» **SOURCE MATERIAL**
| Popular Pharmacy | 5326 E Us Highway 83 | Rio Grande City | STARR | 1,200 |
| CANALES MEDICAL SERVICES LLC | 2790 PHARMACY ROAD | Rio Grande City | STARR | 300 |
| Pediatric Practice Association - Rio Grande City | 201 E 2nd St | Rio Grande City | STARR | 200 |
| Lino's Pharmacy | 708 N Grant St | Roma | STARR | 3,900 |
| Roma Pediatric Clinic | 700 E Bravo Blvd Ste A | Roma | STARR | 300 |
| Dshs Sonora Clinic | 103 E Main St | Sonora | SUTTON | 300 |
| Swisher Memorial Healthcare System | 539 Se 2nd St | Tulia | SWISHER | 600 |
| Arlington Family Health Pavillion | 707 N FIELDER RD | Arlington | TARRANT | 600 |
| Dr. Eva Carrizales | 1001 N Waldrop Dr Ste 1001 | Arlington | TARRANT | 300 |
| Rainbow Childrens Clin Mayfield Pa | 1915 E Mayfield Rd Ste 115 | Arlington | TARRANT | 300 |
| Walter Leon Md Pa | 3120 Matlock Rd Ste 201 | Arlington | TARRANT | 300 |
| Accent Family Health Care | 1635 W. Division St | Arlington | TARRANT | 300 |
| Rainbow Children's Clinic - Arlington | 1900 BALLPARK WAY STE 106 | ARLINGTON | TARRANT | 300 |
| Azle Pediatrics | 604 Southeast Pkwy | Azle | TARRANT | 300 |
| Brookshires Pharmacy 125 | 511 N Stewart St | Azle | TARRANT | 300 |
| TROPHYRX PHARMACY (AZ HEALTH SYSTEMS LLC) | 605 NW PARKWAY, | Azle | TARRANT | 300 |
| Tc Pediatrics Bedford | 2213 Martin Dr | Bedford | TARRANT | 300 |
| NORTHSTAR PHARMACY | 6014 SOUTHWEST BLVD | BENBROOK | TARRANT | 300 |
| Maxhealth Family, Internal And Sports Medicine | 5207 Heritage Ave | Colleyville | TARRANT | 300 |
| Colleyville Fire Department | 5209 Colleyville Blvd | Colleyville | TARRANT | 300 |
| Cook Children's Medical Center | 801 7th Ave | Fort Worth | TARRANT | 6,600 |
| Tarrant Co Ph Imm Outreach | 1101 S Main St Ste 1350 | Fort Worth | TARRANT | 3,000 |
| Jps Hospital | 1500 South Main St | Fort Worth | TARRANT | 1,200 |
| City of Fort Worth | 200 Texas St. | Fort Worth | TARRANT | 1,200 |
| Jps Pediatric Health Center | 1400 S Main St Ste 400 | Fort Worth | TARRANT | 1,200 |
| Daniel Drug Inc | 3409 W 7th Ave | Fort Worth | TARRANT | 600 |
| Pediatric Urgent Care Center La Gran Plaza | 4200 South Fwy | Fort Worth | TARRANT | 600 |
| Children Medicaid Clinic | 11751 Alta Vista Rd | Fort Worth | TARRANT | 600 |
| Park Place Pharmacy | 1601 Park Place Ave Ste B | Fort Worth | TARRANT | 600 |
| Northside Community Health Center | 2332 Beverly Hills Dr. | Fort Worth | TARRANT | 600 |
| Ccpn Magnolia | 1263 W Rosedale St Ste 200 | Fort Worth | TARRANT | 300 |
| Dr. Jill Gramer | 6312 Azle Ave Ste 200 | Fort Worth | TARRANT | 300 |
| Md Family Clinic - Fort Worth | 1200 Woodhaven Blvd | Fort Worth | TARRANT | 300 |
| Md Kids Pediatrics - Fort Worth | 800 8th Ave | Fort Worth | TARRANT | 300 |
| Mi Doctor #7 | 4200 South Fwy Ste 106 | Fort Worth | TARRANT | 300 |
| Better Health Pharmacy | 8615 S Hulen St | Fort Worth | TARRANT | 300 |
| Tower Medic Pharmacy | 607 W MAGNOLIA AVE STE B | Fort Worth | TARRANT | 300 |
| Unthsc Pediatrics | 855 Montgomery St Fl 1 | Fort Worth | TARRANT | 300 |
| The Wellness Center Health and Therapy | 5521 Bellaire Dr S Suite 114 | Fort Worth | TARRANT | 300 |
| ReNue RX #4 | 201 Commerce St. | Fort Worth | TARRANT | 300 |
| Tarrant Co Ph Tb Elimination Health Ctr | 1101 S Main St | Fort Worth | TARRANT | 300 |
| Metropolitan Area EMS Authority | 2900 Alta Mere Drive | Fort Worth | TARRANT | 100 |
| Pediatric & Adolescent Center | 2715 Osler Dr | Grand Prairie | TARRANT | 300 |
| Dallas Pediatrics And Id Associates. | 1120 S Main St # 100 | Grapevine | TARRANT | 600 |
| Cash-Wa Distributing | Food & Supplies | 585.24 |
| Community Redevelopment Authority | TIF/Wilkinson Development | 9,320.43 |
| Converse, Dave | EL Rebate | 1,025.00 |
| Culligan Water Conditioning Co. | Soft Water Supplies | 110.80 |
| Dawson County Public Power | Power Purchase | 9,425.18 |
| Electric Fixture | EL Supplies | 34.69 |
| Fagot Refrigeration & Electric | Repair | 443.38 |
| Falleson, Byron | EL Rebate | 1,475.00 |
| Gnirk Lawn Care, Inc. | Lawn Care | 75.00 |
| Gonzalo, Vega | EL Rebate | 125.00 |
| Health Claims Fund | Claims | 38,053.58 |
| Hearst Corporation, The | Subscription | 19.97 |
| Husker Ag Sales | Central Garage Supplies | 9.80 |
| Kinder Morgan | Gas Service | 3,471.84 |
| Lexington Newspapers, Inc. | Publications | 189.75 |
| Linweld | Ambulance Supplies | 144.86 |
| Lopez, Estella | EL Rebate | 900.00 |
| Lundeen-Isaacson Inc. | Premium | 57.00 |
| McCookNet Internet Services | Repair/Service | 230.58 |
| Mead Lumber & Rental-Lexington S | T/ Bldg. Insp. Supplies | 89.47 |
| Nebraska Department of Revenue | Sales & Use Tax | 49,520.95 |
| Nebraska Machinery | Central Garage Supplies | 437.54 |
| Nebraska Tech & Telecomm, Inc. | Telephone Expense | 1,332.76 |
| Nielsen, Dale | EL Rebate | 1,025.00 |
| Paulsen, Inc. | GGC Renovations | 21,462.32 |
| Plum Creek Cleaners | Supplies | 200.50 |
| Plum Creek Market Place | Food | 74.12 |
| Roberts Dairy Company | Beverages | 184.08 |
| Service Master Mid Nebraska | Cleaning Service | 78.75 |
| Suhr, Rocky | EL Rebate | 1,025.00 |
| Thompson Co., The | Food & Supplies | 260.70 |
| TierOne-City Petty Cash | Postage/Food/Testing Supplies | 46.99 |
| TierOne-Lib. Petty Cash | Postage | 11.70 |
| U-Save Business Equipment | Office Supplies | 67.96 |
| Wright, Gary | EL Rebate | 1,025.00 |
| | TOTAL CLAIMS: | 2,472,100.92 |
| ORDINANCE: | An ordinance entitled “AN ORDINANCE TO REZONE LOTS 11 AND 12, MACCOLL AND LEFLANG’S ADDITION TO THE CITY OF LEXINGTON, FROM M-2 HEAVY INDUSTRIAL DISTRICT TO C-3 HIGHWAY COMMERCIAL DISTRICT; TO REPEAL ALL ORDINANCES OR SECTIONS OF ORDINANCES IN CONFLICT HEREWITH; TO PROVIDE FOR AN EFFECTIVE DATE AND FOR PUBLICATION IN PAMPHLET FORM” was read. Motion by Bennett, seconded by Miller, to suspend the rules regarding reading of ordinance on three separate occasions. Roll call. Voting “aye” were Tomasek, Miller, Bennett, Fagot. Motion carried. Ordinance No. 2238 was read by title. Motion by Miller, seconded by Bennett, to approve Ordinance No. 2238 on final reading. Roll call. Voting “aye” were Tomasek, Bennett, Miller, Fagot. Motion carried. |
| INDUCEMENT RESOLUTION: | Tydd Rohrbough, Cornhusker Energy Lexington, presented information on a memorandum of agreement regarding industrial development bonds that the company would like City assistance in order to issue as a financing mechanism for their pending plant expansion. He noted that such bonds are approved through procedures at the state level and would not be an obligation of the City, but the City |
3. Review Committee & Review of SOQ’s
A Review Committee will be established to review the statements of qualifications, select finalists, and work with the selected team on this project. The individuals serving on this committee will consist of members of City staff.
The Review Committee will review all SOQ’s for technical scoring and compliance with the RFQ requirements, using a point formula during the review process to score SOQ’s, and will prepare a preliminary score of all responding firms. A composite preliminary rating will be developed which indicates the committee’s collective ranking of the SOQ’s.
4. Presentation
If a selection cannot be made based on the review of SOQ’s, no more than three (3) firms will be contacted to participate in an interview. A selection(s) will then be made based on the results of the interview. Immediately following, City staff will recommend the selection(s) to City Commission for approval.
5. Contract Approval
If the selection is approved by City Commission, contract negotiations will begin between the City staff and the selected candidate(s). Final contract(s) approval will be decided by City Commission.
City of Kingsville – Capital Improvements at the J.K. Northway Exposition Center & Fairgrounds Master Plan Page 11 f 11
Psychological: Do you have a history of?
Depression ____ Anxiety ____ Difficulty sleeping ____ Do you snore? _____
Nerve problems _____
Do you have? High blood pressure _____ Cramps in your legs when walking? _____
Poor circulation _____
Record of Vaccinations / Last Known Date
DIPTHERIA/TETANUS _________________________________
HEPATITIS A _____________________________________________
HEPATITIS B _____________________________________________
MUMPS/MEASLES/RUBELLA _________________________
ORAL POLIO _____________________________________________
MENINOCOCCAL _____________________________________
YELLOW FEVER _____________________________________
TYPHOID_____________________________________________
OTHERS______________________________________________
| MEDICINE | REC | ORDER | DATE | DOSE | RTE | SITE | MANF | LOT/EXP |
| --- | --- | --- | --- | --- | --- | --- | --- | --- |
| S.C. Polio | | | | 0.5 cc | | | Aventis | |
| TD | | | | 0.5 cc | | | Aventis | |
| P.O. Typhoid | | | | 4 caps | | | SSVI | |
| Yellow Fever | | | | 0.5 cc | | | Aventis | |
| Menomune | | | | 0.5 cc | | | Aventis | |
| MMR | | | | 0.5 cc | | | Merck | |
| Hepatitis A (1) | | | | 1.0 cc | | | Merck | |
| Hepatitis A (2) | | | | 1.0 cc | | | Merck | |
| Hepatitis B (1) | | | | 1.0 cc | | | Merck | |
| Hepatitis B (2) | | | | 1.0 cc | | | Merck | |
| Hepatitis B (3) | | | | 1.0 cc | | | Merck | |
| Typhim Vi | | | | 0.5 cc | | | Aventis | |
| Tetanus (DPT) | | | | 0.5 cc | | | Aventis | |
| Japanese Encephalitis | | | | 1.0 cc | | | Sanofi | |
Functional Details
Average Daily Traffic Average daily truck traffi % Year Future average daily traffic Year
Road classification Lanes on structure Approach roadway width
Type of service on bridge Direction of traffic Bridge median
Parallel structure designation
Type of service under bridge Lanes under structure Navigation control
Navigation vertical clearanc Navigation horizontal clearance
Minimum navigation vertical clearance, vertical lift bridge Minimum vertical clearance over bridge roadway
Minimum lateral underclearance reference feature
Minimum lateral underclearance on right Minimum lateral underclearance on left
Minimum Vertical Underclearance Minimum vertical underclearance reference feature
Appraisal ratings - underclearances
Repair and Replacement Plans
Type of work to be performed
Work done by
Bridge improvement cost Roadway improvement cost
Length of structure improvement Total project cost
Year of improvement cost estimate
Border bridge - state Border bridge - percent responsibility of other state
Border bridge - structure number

» **TASK INSTRUCTIONS**
Only the lines from the start of the material through the line bearing "City of Fort" are needed, restated exactly, with both end lines included.

» **EXERCISE RESULT**
| Popular Pharmacy | 5326 E Us Highway 83 | Rio Grande City | STARR | 1,200 |
| CANALES MEDICAL SERVICES LLC | 2790 PHARMACY ROAD | Rio Grande City | STARR | 300 |
| Pediatric Practice Association - Rio Grande City | 201 E 2nd St | Rio Grande City | STARR | 200 |
| Lino's Pharmacy | 708 N Grant St | Roma | STARR | 3,900 |
| Roma Pediatric Clinic | 700 E Bravo Blvd Ste A | Roma | STARR | 300 |
| Dshs Sonora Clinic | 103 E Main St | Sonora | SUTTON | 300 |
| Swisher Memorial Healthcare System | 539 Se 2nd St | Tulia | SWISHER | 600 |
| Arlington Family Health Pavillion | 707 N FIELDER RD | Arlington | TARRANT | 600 |
| Dr. Eva Carrizales | 1001 N Waldrop Dr Ste 1001 | Arlington | TARRANT | 300 |
| Rainbow Childrens Clin Mayfield Pa | 1915 E Mayfield Rd Ste 115 | Arlington | TARRANT | 300 |
| Walter Leon Md Pa | 3120 Matlock Rd Ste 201 | Arlington | TARRANT | 300 |
| Accent Family Health Care | 1635 W. Division St | Arlington | TARRANT | 300 |
| Rainbow Children's Clinic - Arlington | 1900 BALLPARK WAY STE 106 | ARLINGTON | TARRANT | 300 |
| Azle Pediatrics | 604 Southeast Pkwy | Azle | TARRANT | 300 |
| Brookshires Pharmacy 125 | 511 N Stewart St | Azle | TARRANT | 300 |
| TROPHYRX PHARMACY (AZ HEALTH SYSTEMS LLC) | 605 NW PARKWAY, | Azle | TARRANT | 300 |
| Tc Pediatrics Bedford | 2213 Martin Dr | Bedford | TARRANT | 300 |
| NORTHSTAR PHARMACY | 6014 SOUTHWEST BLVD | BENBROOK | TARRANT | 300 |
| Maxhealth Family, Internal And Sports Medicine | 5207 Heritage Ave | Colleyville | TARRANT | 300 |
| Colleyville Fire Department | 5209 Colleyville Blvd | Colleyville | TARRANT | 300 |
| Cook Children's Medical Center | 801 7th Ave | Fort Worth | TARRANT | 6,600 |
| Tarrant Co Ph Imm Outreach | 1101 S Main St Ste 1350 | Fort Worth | TARRANT | 3,000 |
| Jps Hospital | 1500 South Main St | Fort Worth | TARRANT | 1,200 |
| City of Fort Worth | 200 Texas St. | Fort Worth | TARRANT | 1,200 |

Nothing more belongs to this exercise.